Teks Sumber ::
*****
Norma pemidanaan pembayaran uang pengganti sebagai sarana untuk mencapai tujuan pengembalikan kerugian keuangan negara yang diakibatkan oleh tindak pidana korupsi, rumusan Pasal 18, mengatur bahwa pidana tambahan berupa pembayaran uang pengganti tersebut, ditentukan bahwa jumlahnya sebanyak-banyaknya sama dengan harta benda yang diperoleh dari tindak pidana korupsi. Pembebanan pidana tambahan berupa pembayaran uang pengganti, berdasarkan ketentuan Pasal 17 Undang Undang Tentang Pemberantasan Tindak Pidana Korupsi tidak hanya dapat diterapkan terhadap tindak pidana korupsi Pasal 2 dan Pasal 3 Undang Undang Tentang Pemberantasan Tindak Pidana Korupsi akan tetapi juga dapat diterapkan terhadap tindak pidana korupsi yang diatur dalam Pasal 5 sampai dengan Pasal 14.

            Pembebanan pidana pembayaran uang pengganti harus memiliki reasoning yang rasional yang sejalan dengan tujuan penegakan hukum, adapun alasan alasan yang relevan adalah:

  1. Penjatuhan sanksi tambahan berupa pidana pembayaran uang pengganti relevan untuk diterapkan pada tindak pidana korupsi di luar Pasal 2 dan Pasal 3 yang mana sumber perolehannya bersumberkan dari atau termasuk dalam ruang lingkup keuangan negara atau perekonomian negara. Misalnya dalam hal pemberian atau penerimaan suap dimana sumber perolehan suap tersebut bersumberkan atau termasuk dalam ruang lingkup keuangan negara atau perekonomian negara.
  2. Penjatuhan sanksi tambahan berupa pidana pembayaran uang pengganti relevan untuk diterapkan pada tindak pidana korupsi diuar Pasal 2 dan Pasal 3 yang mana perbuatan itu telah mengakibatkan atau menimbulkan dampak kerugian yang termasuk dalam ruang lingkup keuangan negara atau perekonomian negara. Akibat yang ditimbulkan ini selalu sebanding dengan jumlah sumber uangnya yang bersumber dari keuangan negara atau perekonomian negara tersebut, karena bisa jadi perbuatan kerupsi berdampak pada kerusakan atau hilangnya keuangan negara atau perekonomian negara yang seharusnya diterima oleh negara. Misalnya perbuatan korupsi Pasal 9.
*****
Tugas dan Latihan ::
1 > Dalam teks tentang uang pengganti pada perkara korupsi, berapa paling banyak jumlah uang pengganti yang boleh dibebankan?
2 > Sambung teks tentang uang pengganti pada perkara korupsi, mulai tepat sesudah kalimat terakhirnya.
Materi yang ada tidak dipakai untuk mengerjakan apa pun.
*****
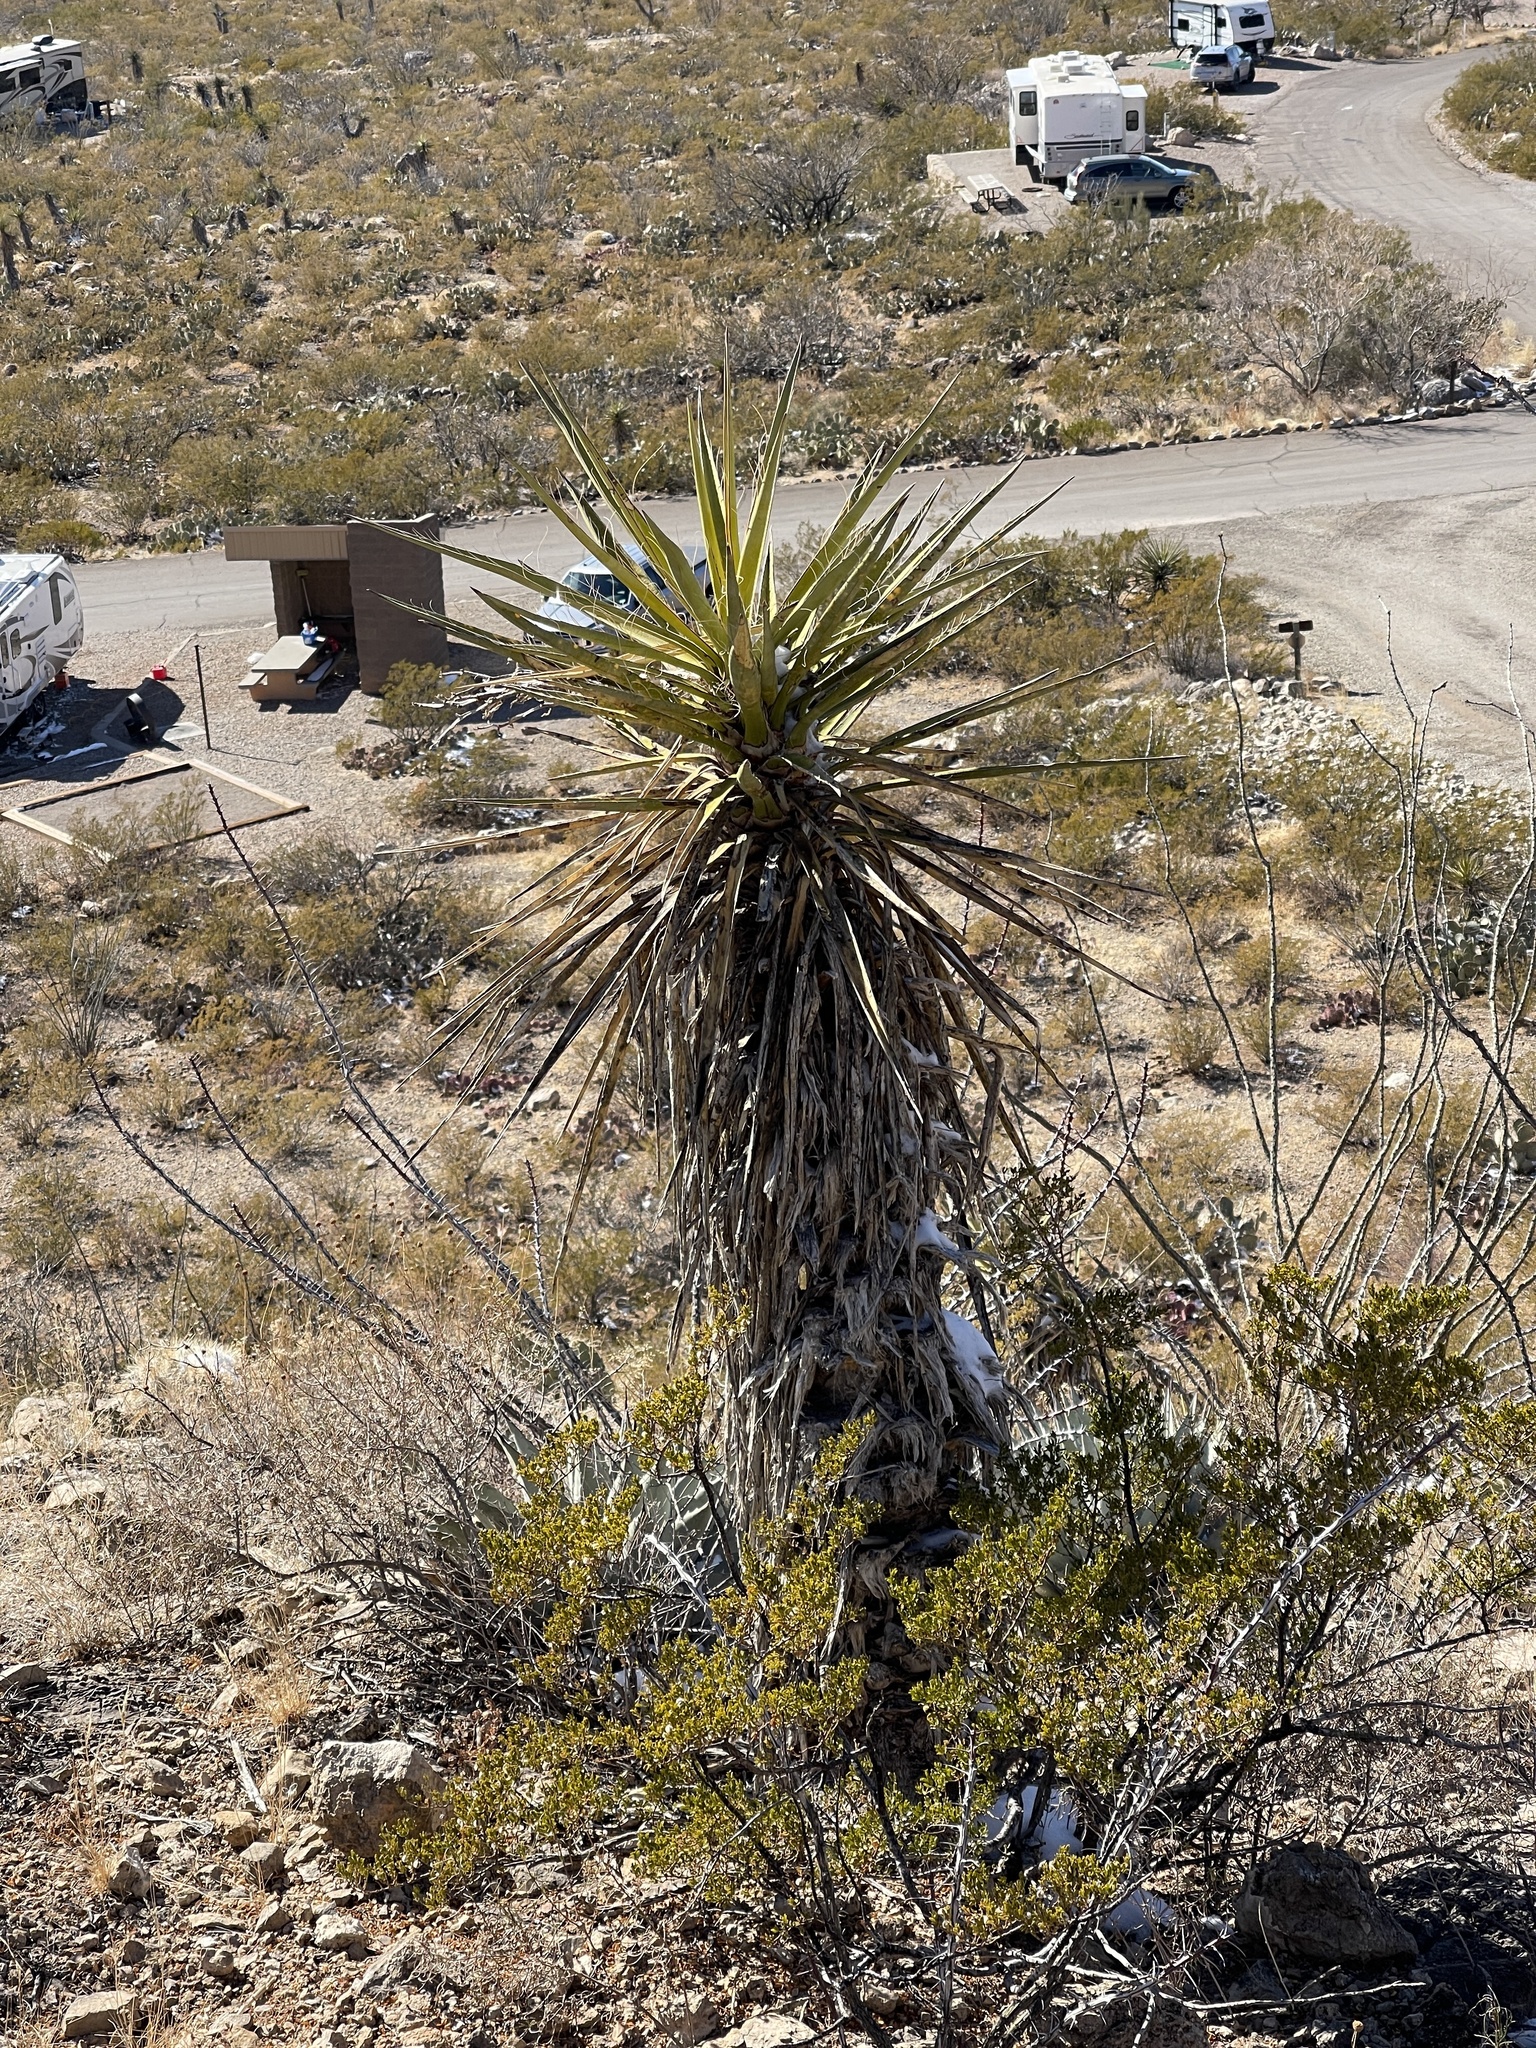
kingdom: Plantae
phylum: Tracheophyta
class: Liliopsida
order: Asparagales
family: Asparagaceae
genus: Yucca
*****
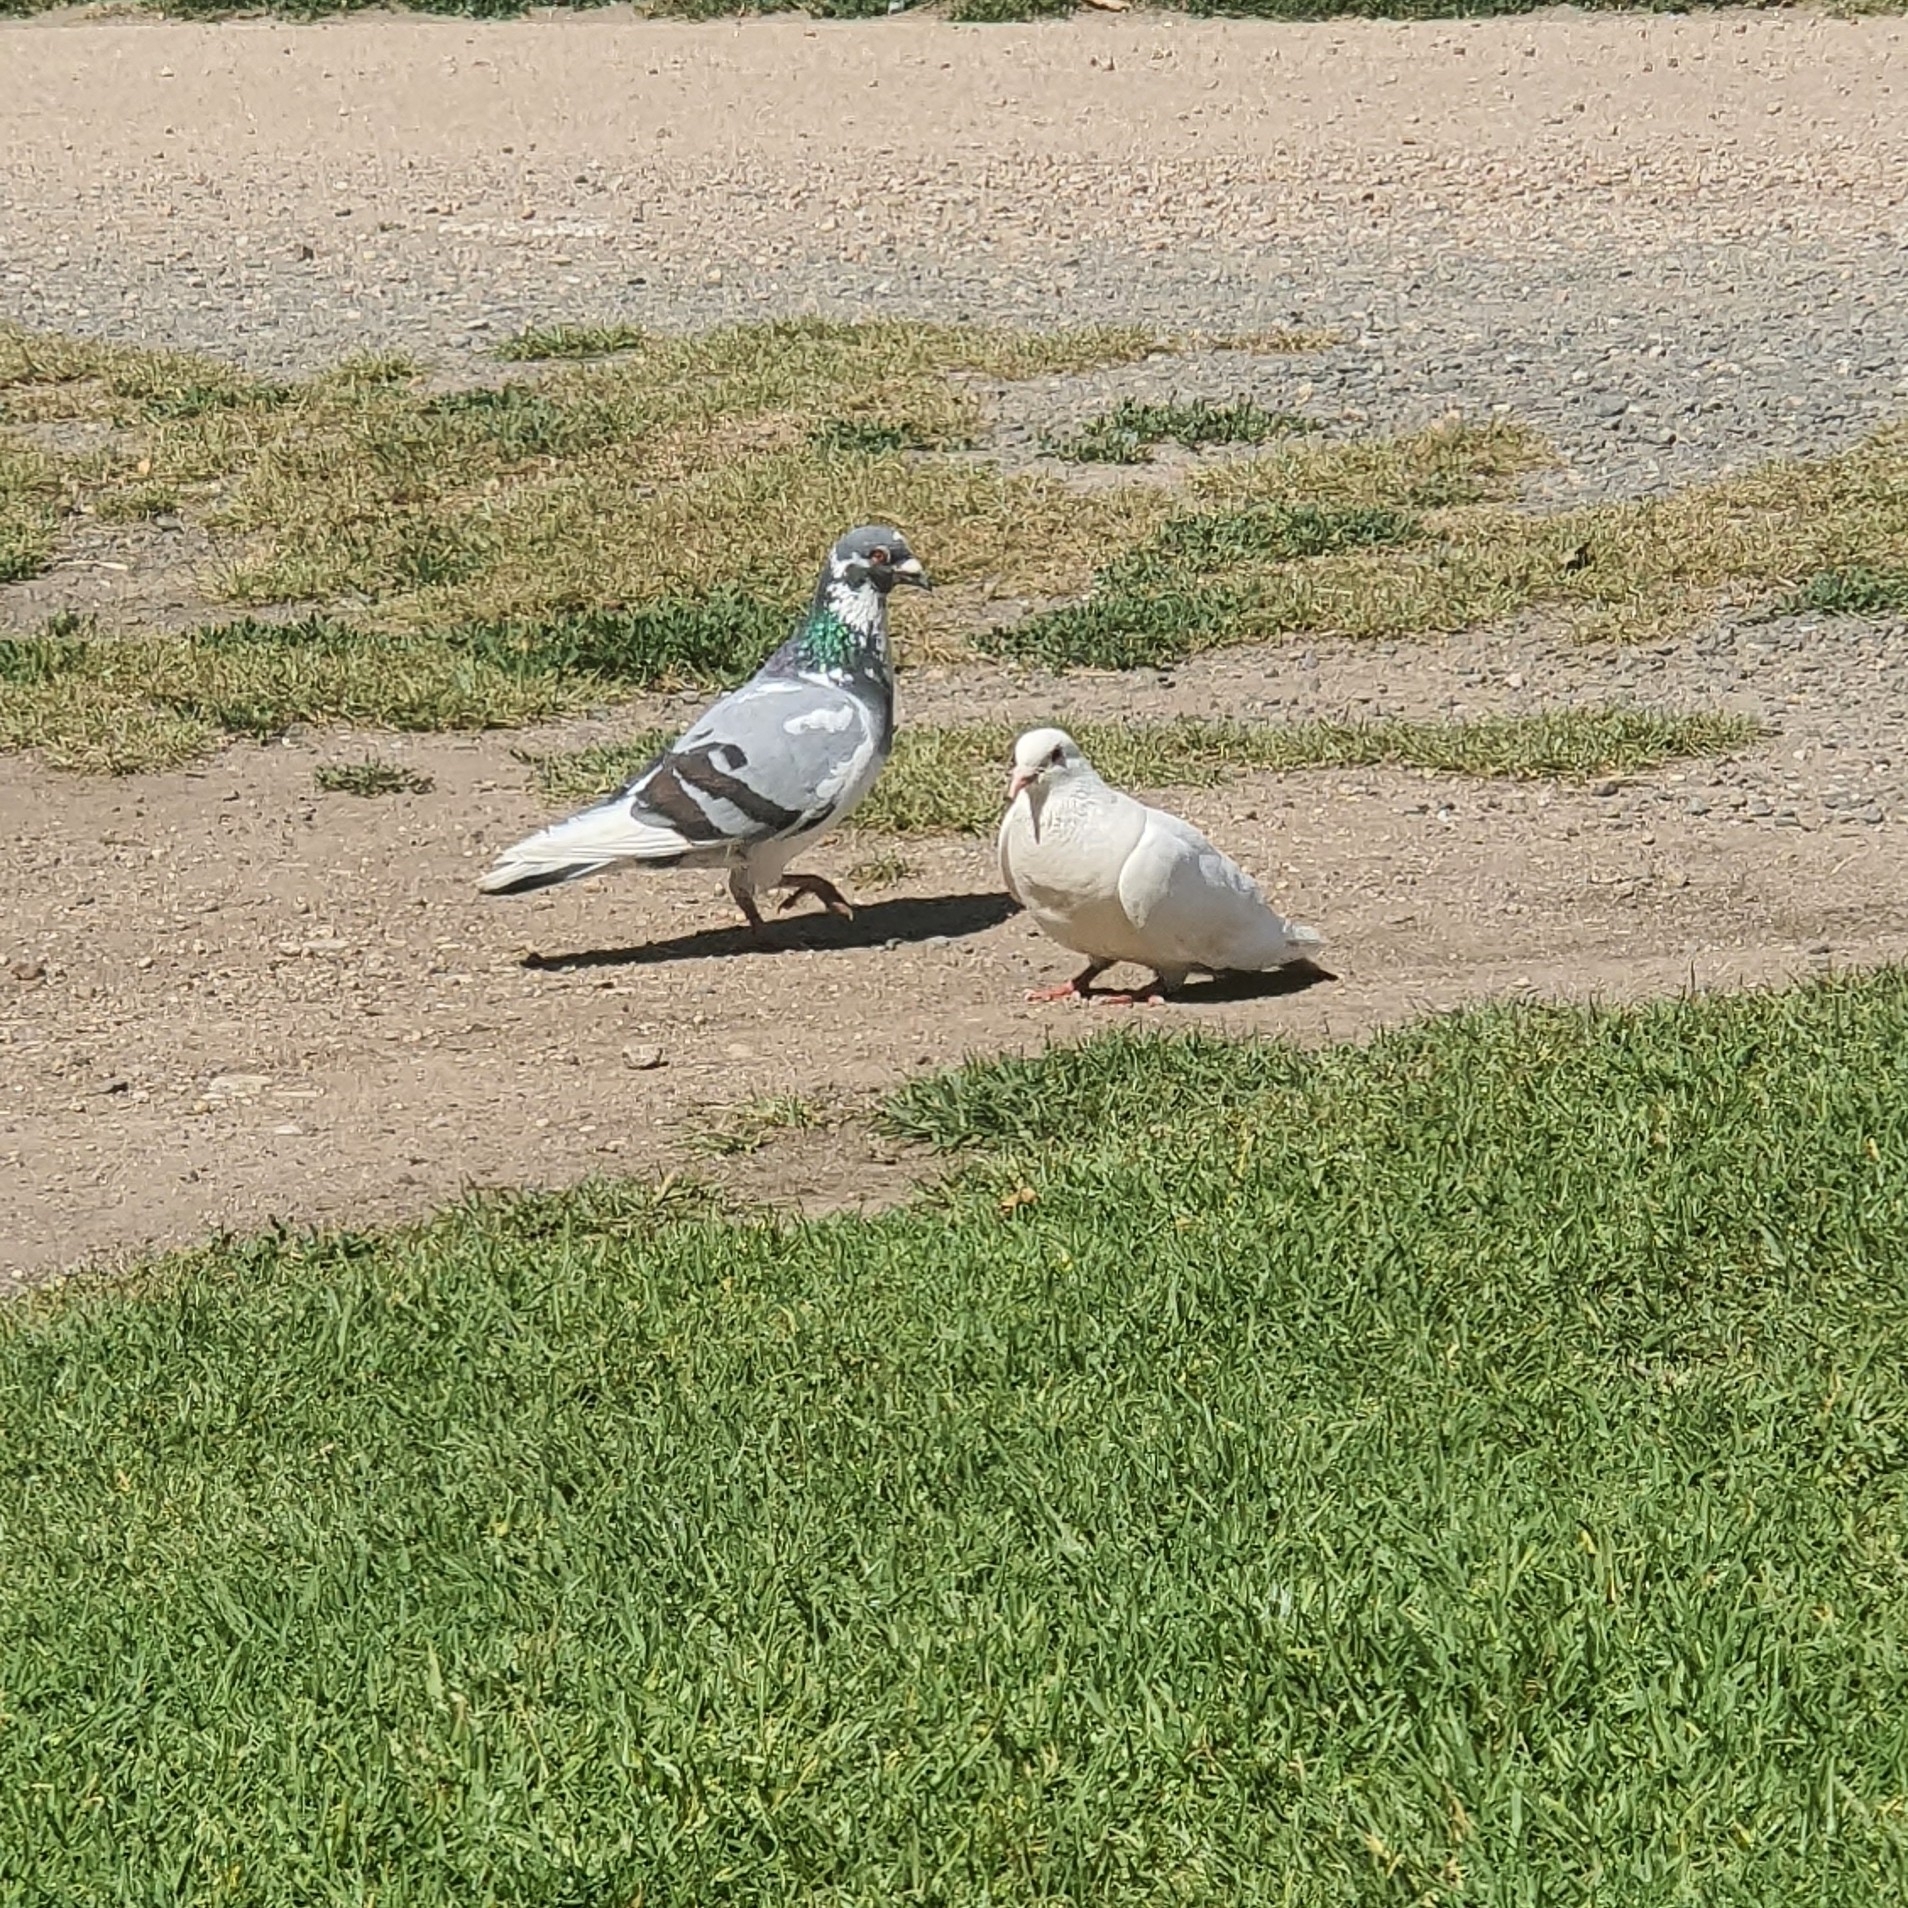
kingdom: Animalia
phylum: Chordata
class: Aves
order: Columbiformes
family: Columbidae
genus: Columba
*****
Jawaban ::
1 > Paling banyak sama dengan harta benda yang diperoleh dari tindak pidana korupsi.

2 >
  3. Penjatuhan sanksi tambahan berupa pidana pembayaran uang pengganti relevan untuk diterapkan pada tindak pidana korupsi diuar Pasal 2 dan Pasal 3 yang mana hasil dari korupsi sudah tidak bisa diselamatkan lagi termasuk dengan pendekatan instrument tindak pidana pencucian uang. Sebagai contoh adalah korupsi penyuapan yang hasilnya sudah dimanfaatkan dan secara teknis sudah tidak dapat ditelusuri maupun sudah tidak dapat diselamatkan kembali.
  4. Penjatuhan sanksi tambahan berupa pidana pembayaran uang pengganti relevan untuk diterapkan pada tindak pidana korupsi diluar Pasal 2 dan Pasal 3 yang mana jumlah yang diterima atau digunakan dalam kasus korupsi tersebut melampaui jumlah sanksi pidana denda yang tersedia dalam Undang Undang. Misalnya korupsi penyuapan yang mana besarnya suap itu melampaui jumlah ancaman sanksi denda yang tercantum dalam Pasa 5[5].

Ketentuan Pasal 17 dan Pasal 18 Undang Undang Pemberantasan Tindak Pidana Korupsi, pembebanan pembayaran uang pengganti tidak hanya khusus untuk Pasal 2 dan Pasal 3 dimana dalam kedua pasal tersebut memuat rumusan unsur tentang “memperkaya atau menguntungkan” dan “menimbulkan kerugian keuangan negara atau perekonomian negara”, akan tetapi juga dapat dibebankan terhadap tindak pidana korupsi Pasal 5 sampai dengan Pasal 14 yang dalam rumusan unsur pasal tersebut tidak memuat unsur “memperkaya atau menguntungkan” dan “menimbulkan kerugian keuangan negara atau perekonomian negara”, sepanjang tindak pidana korupsi tersebut dilakukan dalam ruang lingkup keuangan negara atau perekonomian negara dan mengakibatkan terjadinya kerugian keuangan negara atau perekonomian negara atau menggunakan keuangan negara atau hilangnya perolehan serta pendapatan negara, maka pembayaran uang pengganti dapat dibebankan.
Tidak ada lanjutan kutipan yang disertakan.